_COMPLETE THE FOLLOWING_.
A. In the post on fixed-gear cycling below, what did the writer initially attribute the fixed-gear trend to?
B. From the post on fixed-gear cycling below, extract the passage starting at "A lot has been" and ending at "also slow down.".

_TEXT SECTION_.
((
02 May 2007
Over the last year I have been researching and writing a fair bit about the subversive use of the urban environment as a playground. From Situationism to Graffiti to Parkour to Skateboarding, there is an apparent primeval urge to break through the concrete in order to get a taste of uninhibited play. Perhaps, our ever-increasing isolation from nature denies us the chance to be 'wild.' A desire that we has human beings just might need to remain sane. Of course, sport and exercise has replaced some of our inbred instinct to hunt but oftentimes there are too many rules, restrictions and limitations for sport to really satisfy this urge to get wild.
Most recently I have been exploring the city by bike. Aside from a brief stint as a BMX kid and messing around on mountain bikes, I've only really used bikes for transport then I caught wind of the Track bike/ Fixed-gear sensation. At first I put it down to hipster posturing but as soon as I started to have a bash on friends' bikes, I knew I had to get one.
A lot has been written about the 'fixed-gear' trend and cyclists and non-cyclists alike are quite polarized over the matter. Many will argue that brakes, gears and free-wheels were invented for good reasons and there is nothing to gain from riding a bike with one gear, no brakes and no coasting capabilities except fashion points. Yet, for a Luddite like myself, such a simple machine is very attractive, not only in appearance and for ease of maintenance but for application. Riding fixed is obviously more challenging but you also have more control of a bike, like you have more control over a car with a manual stick shift as opposed to automatic transmission, because your legs are always engaged with the bicycle's drive-train. It is an addictive sensation, having to pedal, to not only speed up, but also slow down.
))
_EXCERPTED DATA_.
((
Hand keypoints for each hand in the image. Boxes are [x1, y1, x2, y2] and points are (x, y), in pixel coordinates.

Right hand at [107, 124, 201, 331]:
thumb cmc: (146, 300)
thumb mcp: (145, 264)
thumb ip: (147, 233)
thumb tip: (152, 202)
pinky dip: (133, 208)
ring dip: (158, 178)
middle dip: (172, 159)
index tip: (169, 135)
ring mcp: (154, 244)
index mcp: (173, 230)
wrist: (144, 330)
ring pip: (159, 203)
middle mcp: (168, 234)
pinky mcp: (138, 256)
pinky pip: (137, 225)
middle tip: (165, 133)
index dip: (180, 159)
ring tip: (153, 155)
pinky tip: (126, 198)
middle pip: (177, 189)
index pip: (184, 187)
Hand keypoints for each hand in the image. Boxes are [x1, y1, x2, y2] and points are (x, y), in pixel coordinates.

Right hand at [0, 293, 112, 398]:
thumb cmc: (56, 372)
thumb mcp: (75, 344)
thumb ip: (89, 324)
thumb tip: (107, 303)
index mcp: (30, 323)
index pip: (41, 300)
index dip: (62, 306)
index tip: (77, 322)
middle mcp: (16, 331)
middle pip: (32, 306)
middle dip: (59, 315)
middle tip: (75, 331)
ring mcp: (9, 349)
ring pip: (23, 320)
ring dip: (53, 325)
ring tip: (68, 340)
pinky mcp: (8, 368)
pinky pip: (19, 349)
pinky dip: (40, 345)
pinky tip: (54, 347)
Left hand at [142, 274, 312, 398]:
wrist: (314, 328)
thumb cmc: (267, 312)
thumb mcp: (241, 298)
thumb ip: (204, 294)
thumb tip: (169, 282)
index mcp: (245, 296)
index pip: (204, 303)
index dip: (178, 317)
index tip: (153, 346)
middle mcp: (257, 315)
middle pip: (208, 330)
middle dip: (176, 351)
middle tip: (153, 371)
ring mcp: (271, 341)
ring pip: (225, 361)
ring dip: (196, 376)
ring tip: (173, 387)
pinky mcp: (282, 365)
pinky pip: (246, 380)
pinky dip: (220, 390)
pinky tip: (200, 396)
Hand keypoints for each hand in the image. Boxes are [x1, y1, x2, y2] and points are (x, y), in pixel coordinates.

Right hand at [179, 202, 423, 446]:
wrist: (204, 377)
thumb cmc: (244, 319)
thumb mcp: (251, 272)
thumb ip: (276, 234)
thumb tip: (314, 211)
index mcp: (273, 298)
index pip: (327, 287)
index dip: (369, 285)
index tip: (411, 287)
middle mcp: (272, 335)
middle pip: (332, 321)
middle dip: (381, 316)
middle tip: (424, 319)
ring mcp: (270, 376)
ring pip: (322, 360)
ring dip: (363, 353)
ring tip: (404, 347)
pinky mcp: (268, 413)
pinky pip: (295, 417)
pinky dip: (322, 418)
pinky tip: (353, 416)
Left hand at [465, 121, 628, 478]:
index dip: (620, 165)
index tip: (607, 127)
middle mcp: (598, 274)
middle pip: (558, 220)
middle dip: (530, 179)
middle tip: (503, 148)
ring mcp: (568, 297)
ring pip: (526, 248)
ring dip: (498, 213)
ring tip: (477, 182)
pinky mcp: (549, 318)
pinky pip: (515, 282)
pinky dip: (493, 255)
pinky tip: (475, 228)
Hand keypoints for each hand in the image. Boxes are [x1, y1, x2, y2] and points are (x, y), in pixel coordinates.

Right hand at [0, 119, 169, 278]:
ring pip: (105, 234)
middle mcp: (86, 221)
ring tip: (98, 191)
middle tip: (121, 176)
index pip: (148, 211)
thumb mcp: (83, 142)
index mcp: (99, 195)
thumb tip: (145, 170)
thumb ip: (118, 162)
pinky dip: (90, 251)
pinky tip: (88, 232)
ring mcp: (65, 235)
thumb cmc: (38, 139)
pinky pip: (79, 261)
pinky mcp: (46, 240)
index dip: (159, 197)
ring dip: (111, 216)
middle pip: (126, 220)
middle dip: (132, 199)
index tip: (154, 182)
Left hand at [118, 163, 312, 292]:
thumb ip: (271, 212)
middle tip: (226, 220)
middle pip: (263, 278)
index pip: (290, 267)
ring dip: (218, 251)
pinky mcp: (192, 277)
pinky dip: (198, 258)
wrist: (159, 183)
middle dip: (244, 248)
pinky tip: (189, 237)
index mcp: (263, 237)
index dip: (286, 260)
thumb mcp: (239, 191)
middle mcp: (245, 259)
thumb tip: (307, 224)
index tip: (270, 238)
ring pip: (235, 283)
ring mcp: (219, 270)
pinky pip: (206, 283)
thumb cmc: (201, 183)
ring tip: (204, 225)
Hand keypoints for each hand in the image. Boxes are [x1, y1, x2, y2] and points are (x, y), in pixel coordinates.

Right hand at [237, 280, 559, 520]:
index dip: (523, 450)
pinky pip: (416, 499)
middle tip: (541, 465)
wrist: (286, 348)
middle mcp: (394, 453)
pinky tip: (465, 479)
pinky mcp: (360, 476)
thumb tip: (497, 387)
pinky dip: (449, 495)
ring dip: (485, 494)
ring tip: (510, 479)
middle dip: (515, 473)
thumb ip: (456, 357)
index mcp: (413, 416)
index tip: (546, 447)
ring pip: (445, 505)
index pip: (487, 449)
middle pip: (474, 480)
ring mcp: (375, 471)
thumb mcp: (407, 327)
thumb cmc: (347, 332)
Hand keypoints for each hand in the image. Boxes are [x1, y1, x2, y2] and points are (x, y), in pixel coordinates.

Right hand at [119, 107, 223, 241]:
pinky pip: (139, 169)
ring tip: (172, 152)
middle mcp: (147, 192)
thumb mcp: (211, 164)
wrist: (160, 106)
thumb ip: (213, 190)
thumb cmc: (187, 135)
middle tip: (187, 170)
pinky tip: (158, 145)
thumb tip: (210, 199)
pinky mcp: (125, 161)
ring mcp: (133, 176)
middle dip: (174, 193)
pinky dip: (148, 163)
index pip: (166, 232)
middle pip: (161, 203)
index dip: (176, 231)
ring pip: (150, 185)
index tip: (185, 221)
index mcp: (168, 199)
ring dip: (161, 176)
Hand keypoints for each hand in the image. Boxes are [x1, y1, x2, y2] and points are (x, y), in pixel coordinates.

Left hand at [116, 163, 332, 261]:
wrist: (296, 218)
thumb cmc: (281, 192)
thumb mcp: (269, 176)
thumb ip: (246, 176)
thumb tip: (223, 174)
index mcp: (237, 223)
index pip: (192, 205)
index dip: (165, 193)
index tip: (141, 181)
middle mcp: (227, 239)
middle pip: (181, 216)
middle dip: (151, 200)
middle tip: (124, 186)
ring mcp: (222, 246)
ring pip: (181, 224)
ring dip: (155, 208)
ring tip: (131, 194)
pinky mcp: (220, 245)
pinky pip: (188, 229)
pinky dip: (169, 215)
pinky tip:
))
_ANSWERS FOR THE EXERCISE_.
A. Hipster posturing.

B.
A lot has been written about the 'fixed-gear' trend and cyclists and non-cyclists alike are quite polarized over the matter. Many will argue that brakes, gears and free-wheels were invented for good reasons and there is nothing to gain from riding a bike with one gear, no brakes and no coasting capabilities except fashion points. Yet, for a Luddite like myself, such a simple machine is very attractive, not only in appearance and for ease of maintenance but for application. Riding fixed is obviously more challenging but you also have more control of a bike, like you have more control over a car with a manual stick shift as opposed to automatic transmission, because your legs are always engaged with the bicycle's drive-train. It is an addictive sensation, having to pedal, to not only speed up, but also slow down.